You have been such a blessing to us ever since we picked you up in Missouri. I feel in love at first sight. You had already been named Moses and Moses was perfect. You were born on Christmas and were a gift from God. We have loved you for your kind sweet nature. You were so good to the kids and other dags and kitties. Never tore anything up, and rarely had any accidents. We could not have ask for a better companion. Thank you sweet Moses for all your love. With love and affection we will always remember what a wonderful dog you were. Merry Christmas and Happy Birthday sweet Moses. I will miss you forever.
Daddy and Momma
Dear Rockie Rhodes,
This will be the first Christmas I have been without you in a decade. You came to me at time when I needed you the most. I was very ill with this rare pancreas birth defect and did not know how long I would live. So you came into my life and right away you became my friend, my protector, and my snuggle buddy. I honestly believe that you were one of the main reasons that I beat the odds and survived not only the whipple in 2004, but am still here today. I miss you so much, but I am glad you are no longer in any pain from the stomach cancer. I will see you again one day, I know this in my heart. Always remember I love you "My Rockie Rhodes"

Items listed in a dataset
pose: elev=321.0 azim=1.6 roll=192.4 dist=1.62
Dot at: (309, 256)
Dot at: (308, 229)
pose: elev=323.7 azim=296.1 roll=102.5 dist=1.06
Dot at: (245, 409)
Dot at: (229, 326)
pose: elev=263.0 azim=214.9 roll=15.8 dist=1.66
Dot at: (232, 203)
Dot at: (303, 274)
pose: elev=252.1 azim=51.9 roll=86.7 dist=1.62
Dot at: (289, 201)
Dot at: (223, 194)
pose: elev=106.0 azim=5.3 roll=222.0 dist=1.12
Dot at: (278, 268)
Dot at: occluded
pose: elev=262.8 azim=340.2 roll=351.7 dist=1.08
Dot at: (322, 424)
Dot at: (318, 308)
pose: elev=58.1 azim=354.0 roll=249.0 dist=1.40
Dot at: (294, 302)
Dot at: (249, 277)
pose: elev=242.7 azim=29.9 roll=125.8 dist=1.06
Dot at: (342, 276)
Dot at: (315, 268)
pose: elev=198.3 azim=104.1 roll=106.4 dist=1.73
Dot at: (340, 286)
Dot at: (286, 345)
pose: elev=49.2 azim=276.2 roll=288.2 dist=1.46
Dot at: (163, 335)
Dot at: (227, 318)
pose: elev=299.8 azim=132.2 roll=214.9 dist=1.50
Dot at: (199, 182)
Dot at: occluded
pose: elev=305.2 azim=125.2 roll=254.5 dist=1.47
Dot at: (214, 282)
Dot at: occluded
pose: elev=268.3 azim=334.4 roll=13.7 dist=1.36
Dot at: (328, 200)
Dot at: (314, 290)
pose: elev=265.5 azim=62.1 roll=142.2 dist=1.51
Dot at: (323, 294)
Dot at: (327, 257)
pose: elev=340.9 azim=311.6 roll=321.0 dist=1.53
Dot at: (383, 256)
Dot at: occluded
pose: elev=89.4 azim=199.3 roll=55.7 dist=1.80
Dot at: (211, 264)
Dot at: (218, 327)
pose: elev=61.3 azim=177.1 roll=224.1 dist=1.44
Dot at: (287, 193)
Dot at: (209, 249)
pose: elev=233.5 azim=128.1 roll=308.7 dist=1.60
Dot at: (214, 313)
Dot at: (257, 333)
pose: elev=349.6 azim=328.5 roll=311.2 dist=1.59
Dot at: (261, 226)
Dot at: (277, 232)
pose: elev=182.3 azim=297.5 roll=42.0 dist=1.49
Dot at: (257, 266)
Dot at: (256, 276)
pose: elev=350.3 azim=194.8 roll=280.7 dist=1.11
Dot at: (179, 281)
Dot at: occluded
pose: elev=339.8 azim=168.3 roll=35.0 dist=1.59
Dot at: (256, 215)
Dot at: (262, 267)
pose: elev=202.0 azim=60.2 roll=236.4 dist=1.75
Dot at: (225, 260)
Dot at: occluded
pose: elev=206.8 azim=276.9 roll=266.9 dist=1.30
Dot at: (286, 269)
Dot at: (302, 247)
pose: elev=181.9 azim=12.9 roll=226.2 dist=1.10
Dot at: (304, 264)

PROMPT =>
In the memorial letters, which state was Moses picked up in?

SOLUTION FOR THIS PROBLEM =>
Missouri.